The George Paton Gallery is the first institutionally supported experimental art space in Australia. Established in 1975 as the Ewing and George Paton Gallery, it is run by the University of Melbourne Student Union, on the University of Melbourne Parkville Campus. In 2022, the gallery relocated from its longstanding space at Union House to the purpose-built Arts and Cultural Building.

== History ==
The George Paton Gallery was the central hub for experimental art in Australia in the 1970s and early 1980s. As well as presenting diverse and challenging exhibitions, it fostered a strong community of creative discourse through film screenings, poetry readings, performance events and hosting meetings by marginalised groups of artists and activists. Early influential exhibitions that cement the radical nature of the gallery's first decade include Janine Burke's Australian women artists: One hundred years, 1840–1940 presented in 1975, and "The Letter Show", presented in 1974, curated by founding Directors Kiffy Rubbo and Meredith Rogers.

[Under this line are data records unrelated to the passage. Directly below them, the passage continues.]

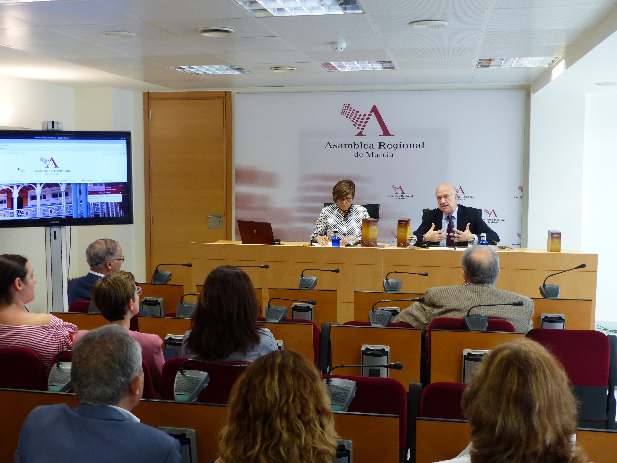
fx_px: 749
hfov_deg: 44.8
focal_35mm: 42
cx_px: 295
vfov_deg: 34.3
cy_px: 240
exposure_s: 1/60
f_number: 2.8
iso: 200
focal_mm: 7.1
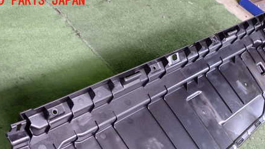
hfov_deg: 45.3
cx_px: 157
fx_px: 316
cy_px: 130
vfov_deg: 25.8
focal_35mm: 45
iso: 200
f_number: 2.3
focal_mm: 5.4
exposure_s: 1/30
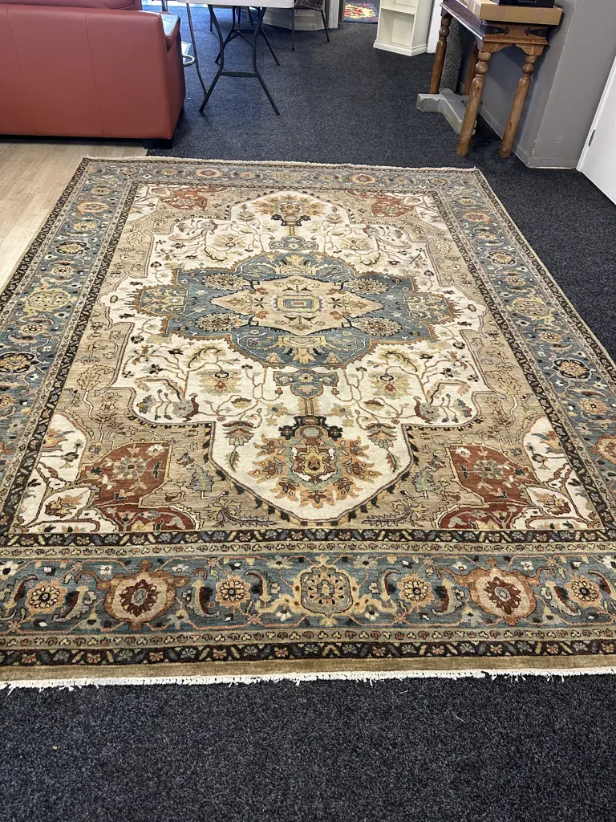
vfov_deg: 71.6
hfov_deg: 56.8
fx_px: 569
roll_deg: -3.3
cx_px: 308
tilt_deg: -44.1
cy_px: 411
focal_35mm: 24
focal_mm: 6.86
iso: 160
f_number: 1.78
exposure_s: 1/50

Later Directors developed their reputations as influential curators in the gallery, including Judy Annear, who went on to be the founding Director of Artspace in Sydney and curator of Australian Perspecta, 1995; Denise Robinson, who became Director of the Australian Centre for Photography; and Juliana Engberg, who has been Director of the Australian Centre for Contemporary Art, Melbourne, artistic director of the Biennale of Sydney 2014: You Imagine What You Desire, and program director for Aarhus, Denmark in the 2017 European Capital of Culture program.

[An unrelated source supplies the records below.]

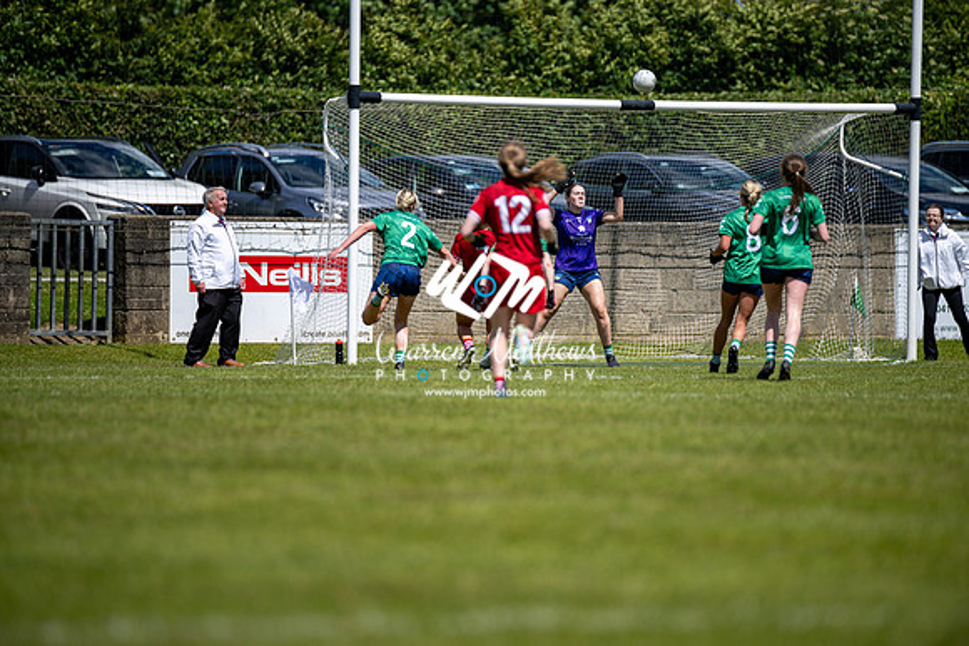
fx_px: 8077
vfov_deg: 4.6
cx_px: 484
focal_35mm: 300
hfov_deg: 6.9
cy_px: 323
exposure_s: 1/6400
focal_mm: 300
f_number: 2.8
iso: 100
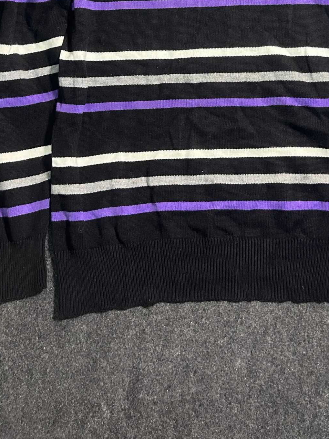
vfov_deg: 36.4
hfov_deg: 29.3
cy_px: 42
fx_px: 621
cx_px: 235
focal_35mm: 49
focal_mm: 5.7
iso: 320
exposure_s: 1/50
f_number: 1.5
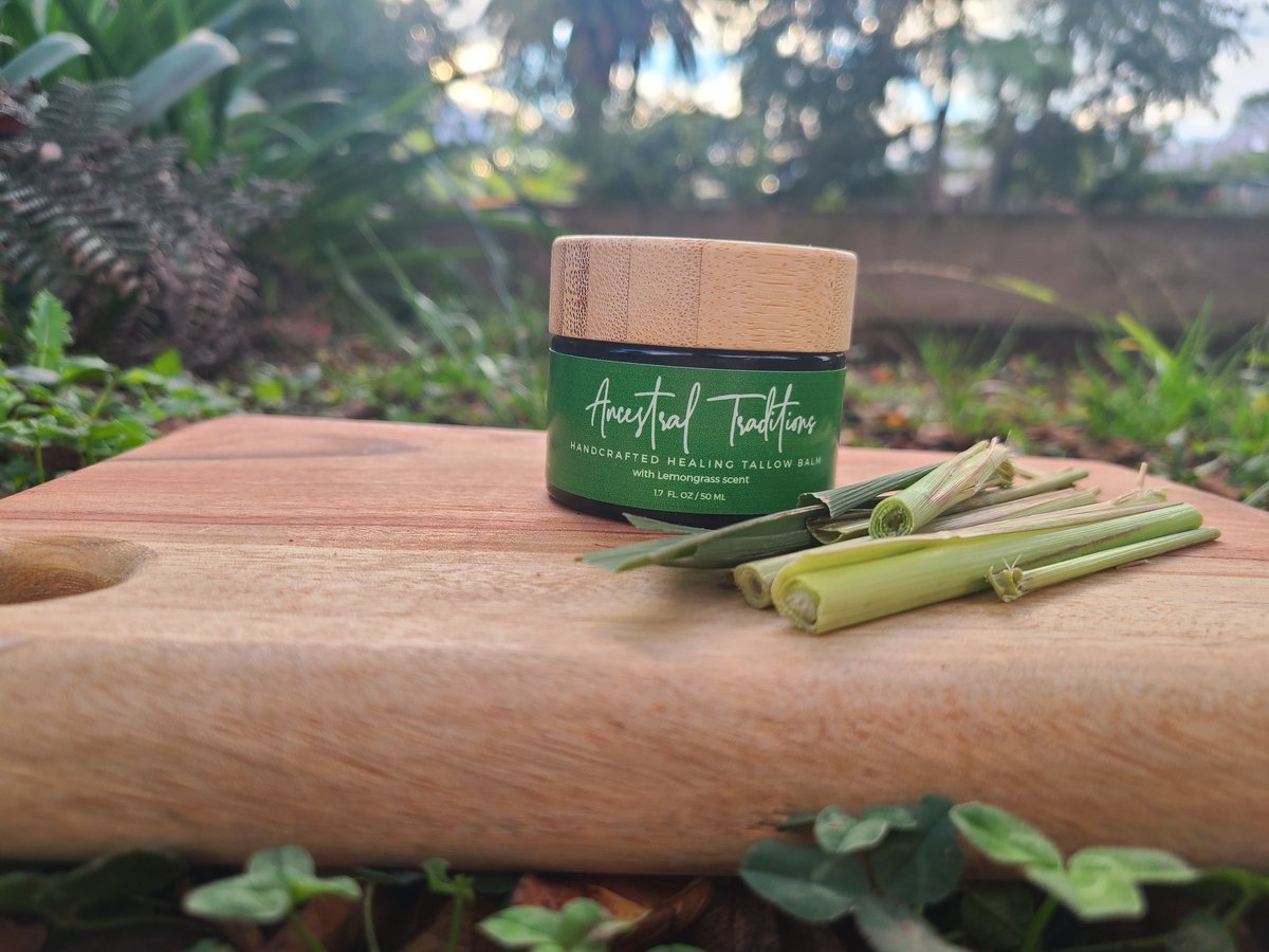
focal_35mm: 26
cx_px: 634
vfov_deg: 53.1
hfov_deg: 67.3
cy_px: 476
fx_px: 953
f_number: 1.8
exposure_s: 1/132
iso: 40
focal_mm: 5.4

Considered Australia's first experimental art space with continuous public funding, including, in 1985, $58,000 from the University of Melbourne Student Union, $11,000 from the Australia Council, $3,000 from the Victorian Ministry for the Arts, and $1,000 from the Myer Foundation. It became the subject of discontent about its relevance within the University student body that supported it, and consequently the Union funding ceased at the end of 1990. The Ian Potter Museum of Art now houses the Ewing Collection. The George Paton Gallery reopened in 1994, continuing as a contemporary art gallery with a focus on the development of young artists, supporting emerging practices and research.

== Directors ==

- 1972–1980: Kiffy Rubbo
- April 1980 – May 1982: Judy Annear
- May 1982 – Jan 1986: Denise Robinson
- Feb 1986 – 1989: Juliana Engberg
- 1990: Stuart Koop

== Artists ==
Each year the gallery acquires a selection of works via commission and from graduate exhibitions, including from the Victorian College of the Arts. The artists who have shown work at George Paton Gallery include many notable Australian artists including Elizabeth Gower, Jill Orr, Bonita Ely, Natasha Johns-Messenger, Micky Allan, Maria Kozic, Pat Brassington, Aleks Danko, Fiona Hall, and Jenny Watson.

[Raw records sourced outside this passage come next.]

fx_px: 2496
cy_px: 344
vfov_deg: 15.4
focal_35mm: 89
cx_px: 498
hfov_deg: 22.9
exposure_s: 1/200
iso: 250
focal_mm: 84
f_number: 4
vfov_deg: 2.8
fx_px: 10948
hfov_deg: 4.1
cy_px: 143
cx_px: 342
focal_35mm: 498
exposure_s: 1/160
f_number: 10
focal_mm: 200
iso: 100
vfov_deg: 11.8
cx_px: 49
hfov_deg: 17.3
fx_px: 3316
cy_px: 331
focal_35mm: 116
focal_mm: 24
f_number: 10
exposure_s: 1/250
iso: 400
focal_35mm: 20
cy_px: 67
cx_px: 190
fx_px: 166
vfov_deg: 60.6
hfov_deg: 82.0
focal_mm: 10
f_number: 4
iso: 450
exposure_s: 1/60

Newly acquired works feature annually in an exhibition alongside a selection of works from the collection. The 2024 exhibition, ‘UMSU Art Collection: New Acquisitions and Selected Works’ ran from 19 February 2024 - 1 March 2024. The show was curated by Channon Goodwin and Ellie Thomas and included new acquisitions by Grace Chander, Britt Salt and Lachlan Stonehouse, with works from the collection including Astrid Mulder, Kenneth Suico, Noni Drew, David Glaubitz, Jenni Walker, Kaijern Koo and Guy Grabowsky.

== Feminist legacy ==
Founding Directors Kiffy Rubbo and Meredith Rogers played a leading role in developing George Paton Gallery as a feminist art space. The gallery has made a significant contribution to the women's art movement through the establishment of the Women's Art Register and through seminal lectures on women in the arts given by leading figures including Mary Kelly, Lucy Lippard, and Laura Mulvey. The legacy of the women's art movement and its associated activities at the George Paton Gallery is outlined by Janine Burke as a revolution of art, politics, experimentation and activism. The environment at the gallery fostered the emergence of key feminist organisations and publications including the Women's Art Register, Lip magazine, Art Almanac and the Women's Art Forum.

== Selected exhibitions ==

- 2022 - When you think about feminism, what do you think? George Paton Gallery, Feminisms 1975–2022, 16-27 May 2022. The last exhibition held in the Union House gallery space, the exhibition was curated by Sandra Bridie and Emma Shaw with Caroline Phillips.
- 1980 - Women At Work - A week of women's performance. In June 1980 a series of performances, seminars, slide shows, discussions and video screenings was held at Union House, University of Melbourne, including in outdoor and indoor public spaces, the Union theatre spaces and in the George Paton Gallery. Artists included Jill Orr, Anne Marsh, Cath Cherry, Bonita Ely, Ann Fogarty, Joan Grounds, Jan Hunter, Jane Kent, Vineta Lagzdina, Jackie Lawes, Anna Paci, Liz Paterson and the Wimmins Circus.